ESERCIZIO PROPOSTO:
Ricopia tali e quali tutte le righe che seguono, escludendo le immagini dalla tua risposta.
━━ DATI MOSTRATI
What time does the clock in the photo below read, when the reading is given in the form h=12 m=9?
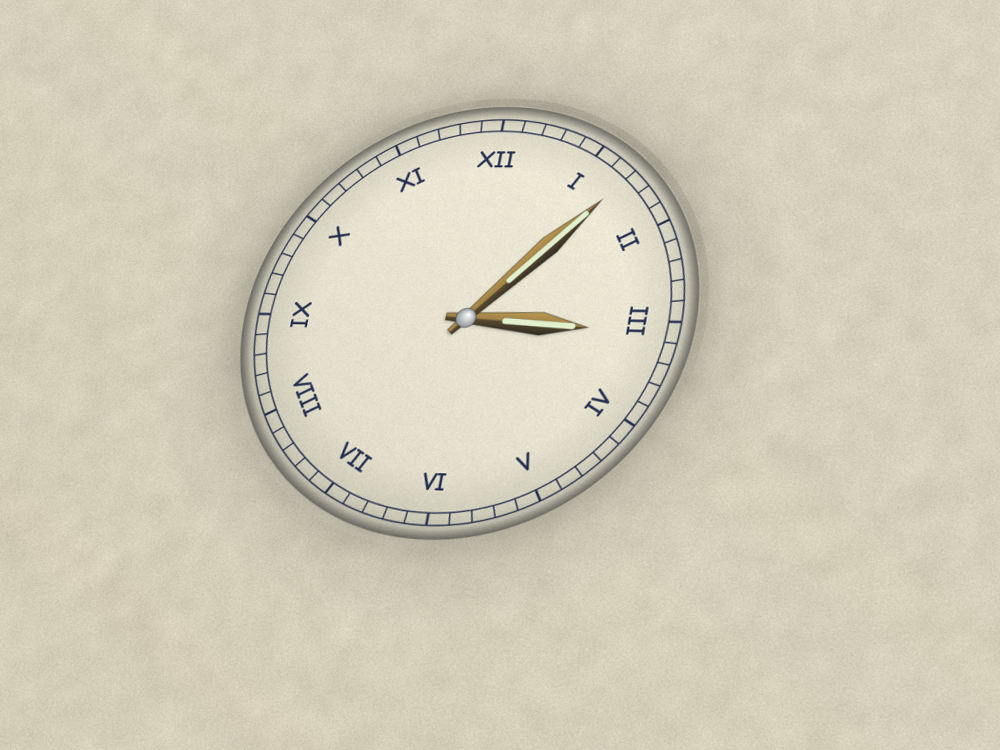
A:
h=3 m=7
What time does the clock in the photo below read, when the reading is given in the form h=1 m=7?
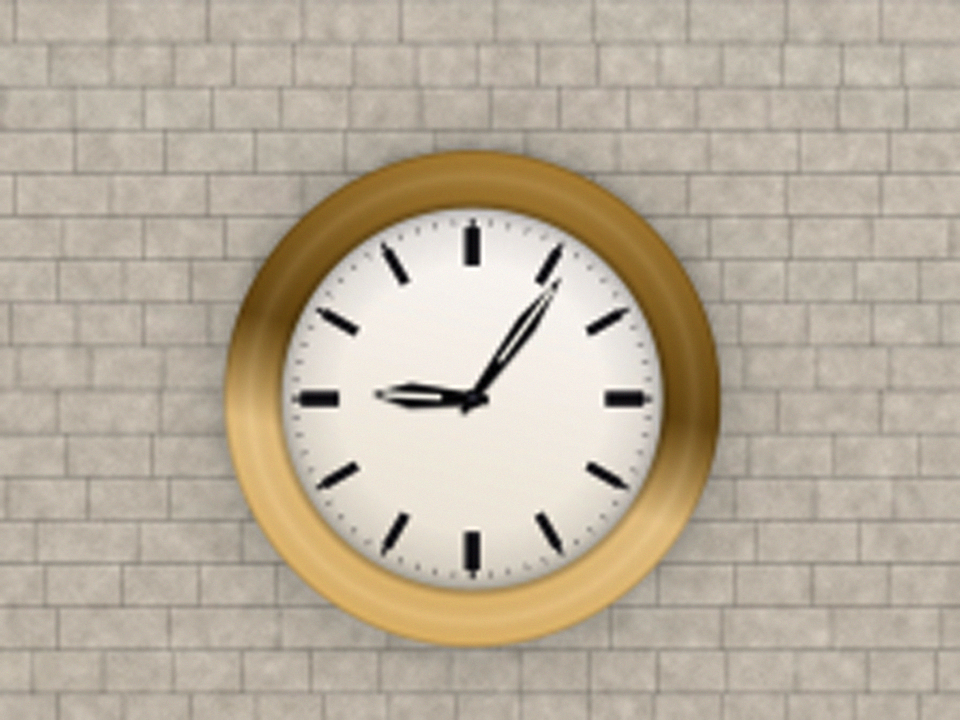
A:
h=9 m=6
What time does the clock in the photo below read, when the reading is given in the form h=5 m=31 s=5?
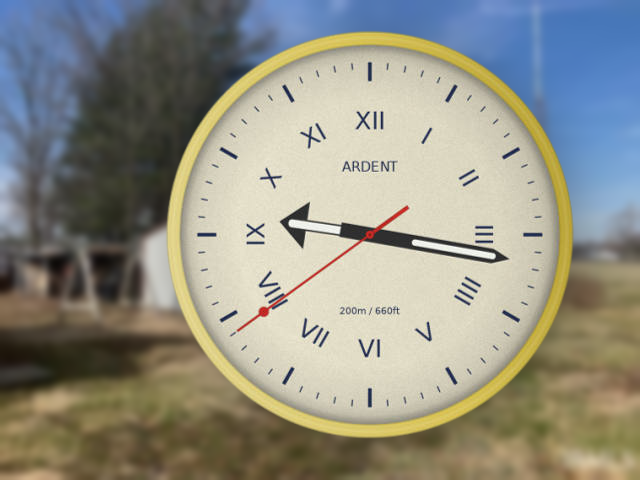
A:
h=9 m=16 s=39
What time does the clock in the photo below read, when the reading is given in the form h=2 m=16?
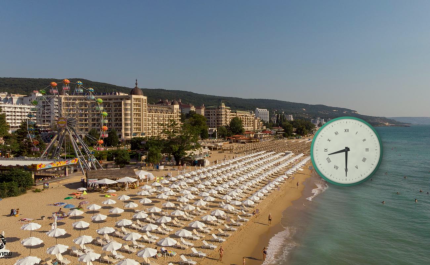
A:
h=8 m=30
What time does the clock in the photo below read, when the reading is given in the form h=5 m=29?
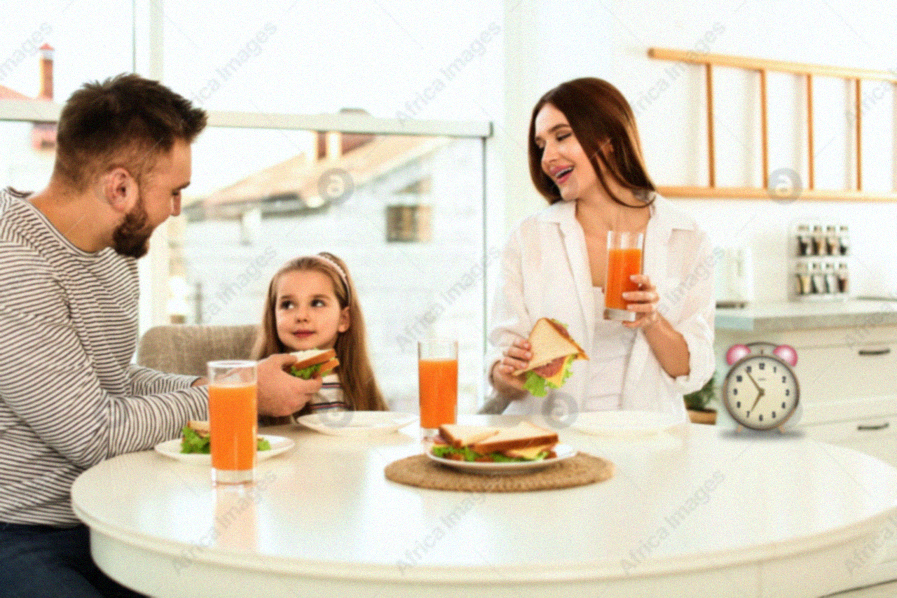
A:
h=6 m=54
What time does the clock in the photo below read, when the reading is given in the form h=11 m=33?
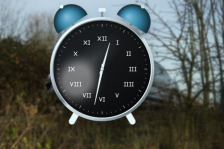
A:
h=12 m=32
━━━━
RISPOSTA COMPLETA:
What time does the clock in the photo below read, when the reading is given in the form h=12 m=9?
A:
h=3 m=7
What time does the clock in the photo below read, when the reading is given in the form h=1 m=7?
A:
h=9 m=6
What time does the clock in the photo below read, when the reading is given in the form h=5 m=31 s=5?
A:
h=9 m=16 s=39
What time does the clock in the photo below read, when the reading is given in the form h=2 m=16?
A:
h=8 m=30
What time does the clock in the photo below read, when the reading is given in the form h=5 m=29?
A:
h=6 m=54
What time does the clock in the photo below read, when the reading is given in the form h=11 m=33?
A:
h=12 m=32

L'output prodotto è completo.